The assertion of broad emergency powers by Presidents Wilson and Roosevelt obfuscated the constitutional separation between Congress's authority to declare war and the president's power to wage it. As long as Congress delegated authority to the president and appropriated funds (through its "power of the purse") to support such powers, the judiciary would interpret this as congressional sanction of the president's decision. The courts would not challenge this "fusion" of the two branches' warmaking powers.

The onset of the Cold War did not result in a curb in executive war powers. In 1950, President Harry Truman decided to commit U.S. forces to help South Korea without a declaration of war from Congress. He based the authority for his actions on the United Nations Security Council vote to condemn North Korea's invasion and urge member countries to assist South Korea. However, the Supreme Court ruled that President Truman went too far when he ordered the secretary of commerce to seize and operate most of the country's steel mills to prevent a nationwide strike of steelworkers. The president justified his actions by arguing that the strike would interrupt military production and cripple the war effort in Korea and by claiming authority as commander in chief. In Youngstown Sheet and Tube Company v. Sawyer (1952), also known as the Steel Seizure Case, the Court agreed that the president had overstepped constitutional bounds, but it did not rule out the possibility that such seizures might be legal if done with the consent of Congress. Nonetheless, the Steel Seizure Case is significant as the strongest rebuke by the Court of unilateral presidential national security authority. The country was at war when Truman acted, and Congress had not expressly denied him the authority to act. It was extraordinary for the Court to find that the president lacked authority under those circumstances.
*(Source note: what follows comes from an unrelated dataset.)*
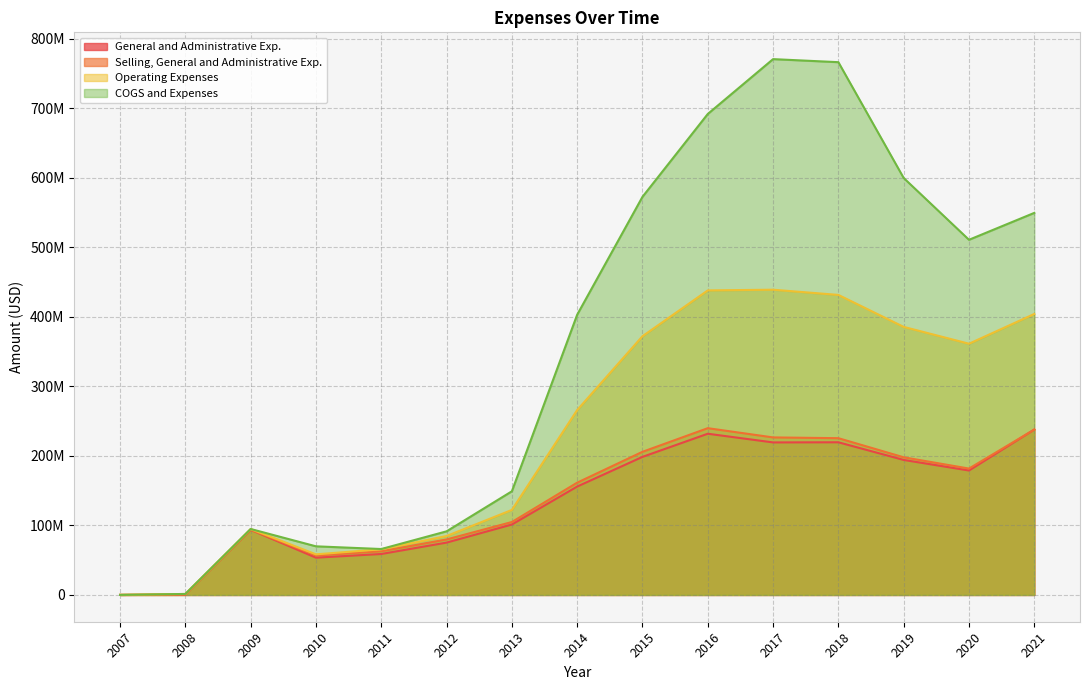

What is the value of the Selling, General and Administrative Exp. point at the 15th from the left?

237900000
Thus, the Cold War environment did little to curb the gradual expansion of presidential authority during war. In 1955, Congress authorized President Dwight D. Eisenhower to use force if necessary to defend Taiwan if China attacked the island. In 1962, President John F. Kennedy obtained a joint congressional resolution authorizing him to use force if necessary to prevent the spread of communism in the Western Hemisphere. Two years later, Congress passed the Gulf of Tonkin Resolution, which empowered President Lyndon B. Johnson to take all necessary steps, including the use of armed force, to assist in the defense of members of the Southeast Asia Collective Defense Treaty. President Johnson relied on this resolution to wage the war in Vietnam instead of asking Congress to declare war on North Vietnam. Federal courts were asked repeatedly during the late 1960s and early 1970s to rule on the constitutionality of the war. The Supreme Court declined to hear such cases on the view that war was a political question. Although opponents of the war contended that U.S. involvement was unconstitutional because Congress had never declared war, the legislative body continued to appropriate funds for defense, thus implying support for Johnson's, and then Richard Nixon's, policies in Southeast Asia.